Assuming “it” means one of the two original wires, why would you want to do this? And why isn’t this done with the original DC circuit? And why doesn’t grounding one of the two wires not short out the circuit to ground when the higher voltage side of the battery is connected to that wire every two seconds?
Yea, sorry about that. “it” is one of the two wires. In other words, pick one of the wires, and then add a third wire that connects this wire to the earth.
For the battery & light bulb? It’s not necessary. I mean, you can if you want. But it won’t matter. I was simply demonstrating what we do for the AC power that enters your house.
Again, put a battery and incandescent light bulb on a plastic table. Connect the battery to the light bulb using two wires. Now pick one of the wires, and then electrically connect this wire to the dirt using a third wire. We now call the wire you picked the neutral, and the other wire hot. This is a DC circuit, of course. Now grab the battery and reverse its polarity as fast as you can. Now it is (sorta) AC. Neutral wire is still the neutral wire, and the hot wire is still the hot wire.
With the battery example, the third wire (that connects one of the wires to the dirt) is not even needed. It’s not doing anything. This is simply to illustrate what we do for the AC power that enters your house. For your house, that third wire (between one of the wires and the dirt) is important. Because without it, both wires could “float up” to thousands of volts relative to the dirt. (Why? Because unlike the battery example, the wires are fed from a non-ideal transformer with a primary winding that is at 7200 V relative to the dirt.) To keep everything from floating up to a super high voltage, we connect one of the wires to the dirt. This “nails them down,” so to speak. (Oh, and it’s really not two wires going to your house. It is three wires.

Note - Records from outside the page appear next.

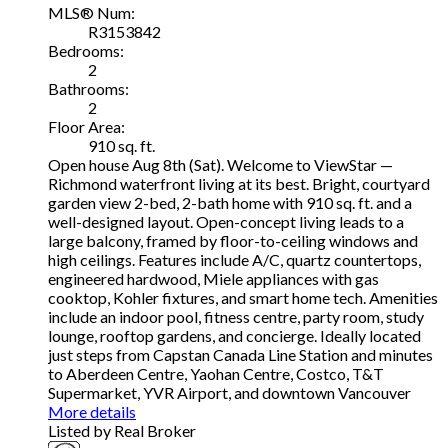
MLS® Num:
R3153842
Bedrooms:
2
Bathrooms:
2
Floor Area:
910 sq. ft.
Open house Aug 8th (Sat). Welcome to ViewStar —
Richmond waterfront living at its best. Bright, courtyard
garden view 2-bed, 2-bath home with 910 sq. ft. and a
well-designed layout. Open-concept living leads to a
large balcony, framed by floor-to-ceiling windows and
high ceilings. Features include A/C, quartz countertops,
engineered hardwood, Miele appliances with gas
cooktop, Kohler fixtures, and smart home tech. Amenities
include an indoor pool, fitness centre, party room, study
lounge, rooftop gardens, and concierge. Ideally located
just steps from Capstan Canada Line Station and minutes
to Aberdeen Centre, Yaohan Centre, Costco, T&T
Supermarket, YVR Airport, and downtown Vancouver
More details
Listed by Real Broker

But same deal, and I won’t get into that.)
What’s the difference between analog and digital?
Yes, I know the textbook definition. But by digital i don’t mean binary, it could be ternary, or 4 logic states, or billion. So is an analog world just “complicated digital” with hideously large but unique truth table? On the other hand, “digital” isn’t some magic or green characters Matrix-style going through a circuitboard. Down to a microscope, pardon, oscilloscope level every “0” and “1” is not just a square wave, it’s an imperfect analog spike with some noise.
So in our everyday use, analog and digital make sense, but seen through wider lenses it gets not only blurry, but an existential dread if you let it.